--- Records for this task Enclosed Below ---

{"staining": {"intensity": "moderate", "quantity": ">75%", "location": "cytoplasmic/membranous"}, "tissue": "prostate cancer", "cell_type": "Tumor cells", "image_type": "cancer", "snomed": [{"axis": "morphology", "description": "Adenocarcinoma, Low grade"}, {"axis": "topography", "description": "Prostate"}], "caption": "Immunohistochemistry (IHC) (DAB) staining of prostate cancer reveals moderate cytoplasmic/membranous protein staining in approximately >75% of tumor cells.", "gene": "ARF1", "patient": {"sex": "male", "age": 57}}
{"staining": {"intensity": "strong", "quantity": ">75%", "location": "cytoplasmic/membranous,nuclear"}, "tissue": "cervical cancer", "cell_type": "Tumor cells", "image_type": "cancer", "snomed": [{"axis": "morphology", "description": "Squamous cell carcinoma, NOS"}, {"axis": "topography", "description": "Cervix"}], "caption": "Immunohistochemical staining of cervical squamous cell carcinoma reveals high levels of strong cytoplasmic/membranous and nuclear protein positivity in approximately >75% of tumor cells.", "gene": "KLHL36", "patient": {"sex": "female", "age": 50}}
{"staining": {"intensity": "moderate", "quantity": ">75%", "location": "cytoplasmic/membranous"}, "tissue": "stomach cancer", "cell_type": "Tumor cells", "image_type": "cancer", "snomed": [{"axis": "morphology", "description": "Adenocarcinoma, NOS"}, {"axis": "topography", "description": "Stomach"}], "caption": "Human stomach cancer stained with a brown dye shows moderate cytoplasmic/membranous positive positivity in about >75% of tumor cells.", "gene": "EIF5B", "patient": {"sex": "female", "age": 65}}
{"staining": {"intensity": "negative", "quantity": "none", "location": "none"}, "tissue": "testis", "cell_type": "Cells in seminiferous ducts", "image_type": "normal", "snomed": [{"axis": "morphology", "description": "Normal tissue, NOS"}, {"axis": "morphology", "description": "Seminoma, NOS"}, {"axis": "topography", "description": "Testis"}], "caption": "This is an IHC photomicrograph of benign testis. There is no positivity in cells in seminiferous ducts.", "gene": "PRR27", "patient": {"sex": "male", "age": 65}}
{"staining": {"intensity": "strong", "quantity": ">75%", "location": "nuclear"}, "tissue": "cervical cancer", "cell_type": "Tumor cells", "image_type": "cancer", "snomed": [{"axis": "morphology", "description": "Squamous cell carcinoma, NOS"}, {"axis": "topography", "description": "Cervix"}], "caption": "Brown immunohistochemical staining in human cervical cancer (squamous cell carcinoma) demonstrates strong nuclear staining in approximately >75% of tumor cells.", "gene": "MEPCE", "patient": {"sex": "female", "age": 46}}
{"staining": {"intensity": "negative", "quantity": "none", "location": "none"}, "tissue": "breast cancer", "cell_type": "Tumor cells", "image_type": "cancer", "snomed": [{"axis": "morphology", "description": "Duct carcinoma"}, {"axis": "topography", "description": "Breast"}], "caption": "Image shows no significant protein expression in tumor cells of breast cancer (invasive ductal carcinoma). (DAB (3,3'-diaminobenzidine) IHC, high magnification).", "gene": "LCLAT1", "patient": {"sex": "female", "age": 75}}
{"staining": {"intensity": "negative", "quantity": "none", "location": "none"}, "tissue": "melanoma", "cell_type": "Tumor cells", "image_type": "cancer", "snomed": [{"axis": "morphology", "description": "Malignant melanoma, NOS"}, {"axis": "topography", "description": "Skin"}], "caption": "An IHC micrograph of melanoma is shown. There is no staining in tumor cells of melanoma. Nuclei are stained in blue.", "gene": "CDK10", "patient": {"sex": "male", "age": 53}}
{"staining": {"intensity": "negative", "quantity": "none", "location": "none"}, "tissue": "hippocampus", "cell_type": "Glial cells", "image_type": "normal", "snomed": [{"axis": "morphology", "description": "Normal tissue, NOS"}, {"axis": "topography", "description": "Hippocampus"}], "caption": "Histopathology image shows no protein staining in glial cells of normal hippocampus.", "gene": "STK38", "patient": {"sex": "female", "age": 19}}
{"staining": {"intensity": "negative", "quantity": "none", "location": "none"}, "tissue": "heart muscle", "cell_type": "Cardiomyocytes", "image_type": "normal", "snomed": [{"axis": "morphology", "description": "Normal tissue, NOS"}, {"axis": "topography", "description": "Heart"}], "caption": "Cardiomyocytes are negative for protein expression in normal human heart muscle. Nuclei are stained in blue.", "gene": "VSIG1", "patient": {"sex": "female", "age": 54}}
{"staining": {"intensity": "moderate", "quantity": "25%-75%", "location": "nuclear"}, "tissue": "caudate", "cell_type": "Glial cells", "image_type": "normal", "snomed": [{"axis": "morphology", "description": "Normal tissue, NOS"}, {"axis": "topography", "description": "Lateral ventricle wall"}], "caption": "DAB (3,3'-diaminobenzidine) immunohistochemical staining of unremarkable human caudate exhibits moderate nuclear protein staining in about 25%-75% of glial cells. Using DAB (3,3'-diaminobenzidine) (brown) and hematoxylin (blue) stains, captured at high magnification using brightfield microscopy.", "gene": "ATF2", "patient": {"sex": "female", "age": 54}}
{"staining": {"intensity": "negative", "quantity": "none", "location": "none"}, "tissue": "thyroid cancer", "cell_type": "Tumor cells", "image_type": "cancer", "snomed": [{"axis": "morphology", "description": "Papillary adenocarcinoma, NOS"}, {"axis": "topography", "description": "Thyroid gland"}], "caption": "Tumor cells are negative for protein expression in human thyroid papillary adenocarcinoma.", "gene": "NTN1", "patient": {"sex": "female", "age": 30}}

--- End of Enclosed Records for this task ---

Problem:
Of all the entries above, retype exactly the lines from the line with "immunohistochemical staining in" to the line with "shows no protein", both included, and no others.

Result of this task:
{"staining": {"intensity": "strong", "quantity": ">75%", "location": "nuclear"}, "tissue": "cervical cancer", "cell_type": "Tumor cells", "image_type": "cancer", "snomed": [{"axis": "morphology", "description": "Squamous cell carcinoma, NOS"}, {"axis": "topography", "description": "Cervix"}], "caption": "Brown immunohistochemical staining in human cervical cancer (squamous cell carcinoma) demonstrates strong nuclear staining in approximately >75% of tumor cells.", "gene": "MEPCE", "patient": {"sex": "female", "age": 46}}
{"staining": {"intensity": "negative", "quantity": "none", "location": "none"}, "tissue": "breast cancer", "cell_type": "Tumor cells", "image_type": "cancer", "snomed": [{"axis": "morphology", "description": "Duct carcinoma"}, {"axis": "topography", "description": "Breast"}], "caption": "Image shows no significant protein expression in tumor cells of breast cancer (invasive ductal carcinoma). (DAB (3,3'-diaminobenzidine) IHC, high magnification).", "gene": "LCLAT1", "patient": {"sex": "female", "age": 75}}
{"staining": {"intensity": "negative", "quantity": "none", "location": "none"}, "tissue": "melanoma", "cell_type": "Tumor cells", "image_type": "cancer", "snomed": [{"axis": "morphology", "description": "Malignant melanoma, NOS"}, {"axis": "topography", "description": "Skin"}], "caption": "An IHC micrograph of melanoma is shown. There is no staining in tumor cells of melanoma. Nuclei are stained in blue.", "gene": "CDK10", "patient": {"sex": "male", "age": 53}}
{"staining": {"intensity": "negative", "quantity": "none", "location": "none"}, "tissue": "hippocampus", "cell_type": "Glial cells", "image_type": "normal", "snomed": [{"axis": "morphology", "description": "Normal tissue, NOS"}, {"axis": "topography", "description": "Hippocampus"}], "caption": "Histopathology image shows no protein staining in glial cells of normal hippocampus.", "gene": "STK38", "patient": {"sex": "female", "age": 19}}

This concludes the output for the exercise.